A more aggressive strategy would be letting inflation rise above the Fed’s comfort level of 2 percent or so to, say, 4 percent. That could help the economy by easing the repayment of debt.
Read that last sentence again: “That could help the economy by easing the repayment of debt.”
They apparently expect our friends in China, India and other countries that have loaned us money to be happy receiving repayment in dollars that are worth less than the dollars they loaned us.

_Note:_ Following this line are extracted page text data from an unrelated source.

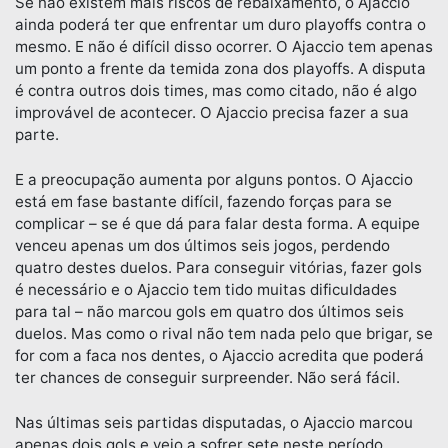
Se não existem mais riscos de rebaixamento, o Ajaccio
ainda poderá ter que enfrentar um duro playoffs contra o
mesmo. E não é difícil disso ocorrer. O Ajaccio tem apenas
um ponto a frente da temida zona dos playoffs. A disputa
é contra outros dois times, mas como citado, não é algo
improvável de acontecer. O Ajaccio precisa fazer a sua
parte.
E a preocupação aumenta por alguns pontos. O Ajaccio
está em fase bastante difícil, fazendo forças para se
complicar – se é que dá para falar desta forma. A equipe
venceu apenas um dos últimos seis jogos, perdendo
quatro destes duelos. Para conseguir vitórias, fazer gols
é necessário e o Ajaccio tem tido muitas dificuldades
para tal – não marcou gols em quatro dos últimos seis
duelos. Mas como o rival não tem nada pelo que brigar, se
for com a faca nos dentes, o Ajaccio acredita que poderá
ter chances de conseguir surpreender. Não será fácil.
Nas últimas seis partidas disputadas, o Ajaccio marcou
apenas dois gols e veio a sofrer sete neste período.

Wouldn’t you want that if you loaned money to someone?
By the way, it must have escaped the notice of the newsies at the NYT that the Bureau of Labor Statistics last month reported an annualized inflation rate of 3.6 percent and rising.
I wonder if anyone at the NYT has ever heard of “the rule of 72.” It works like this:
Take any two numbers and multiply them to come up with 72. If one number represents percent, and the other represents time, that’s how long it takes something to double, or fall by half, depending on which direction you’re going. For instance:
8 x 9 = 72. If you invest a dollar and receive an annual return that averages 8 percent, in nine years you will have two dollars. Here’s another example: 4 x 18 = 72. If you invest one dollar and receive an annual return that averages 4 percent, in 18 years you’ll have two dollars.
If inflation averages 4 percent a year, one dollar would be worth 50 cents 18 years later. Another way to put it would be to say you would need two dollars to buy what one dollar bought 18 years earlier.
Inflation destroys money and this is what the NYT wants. The editors give nary a thought to what lenders who gave us real money might think being repaid with Monopoly money.
Today’s dollar is already worth barely five cents compared to 100 years ago. Money backed by nothing eventually becomes worth nothing. Gold hasn’t backed the dollar since President Richard Nixon “closed the gold window” forty years ago because France and some other countries, concerned about this government’s monetary and fiscal policies, started cashing in their dollars for gold.
The higher inflation rates are, the more quickly our money becomes worth nothing.Think money can’t become worth nothing? Remember your history books and the Weimar Republic in Germany, when wheelbarrows full of money were needed to buy a loaf of bread. Remember contemporary history, when just a few years ago pockets full of Zimbabwe billion dollar bills couldn’t buy a bag of rice.
Inflation is a stealthy form of default that harms citizens who live under a government that inflates along with those who loaned the government money. By calling for higher inflation to make it easier for the government to repay its debts, The New York Times is calling for a subtle form of default.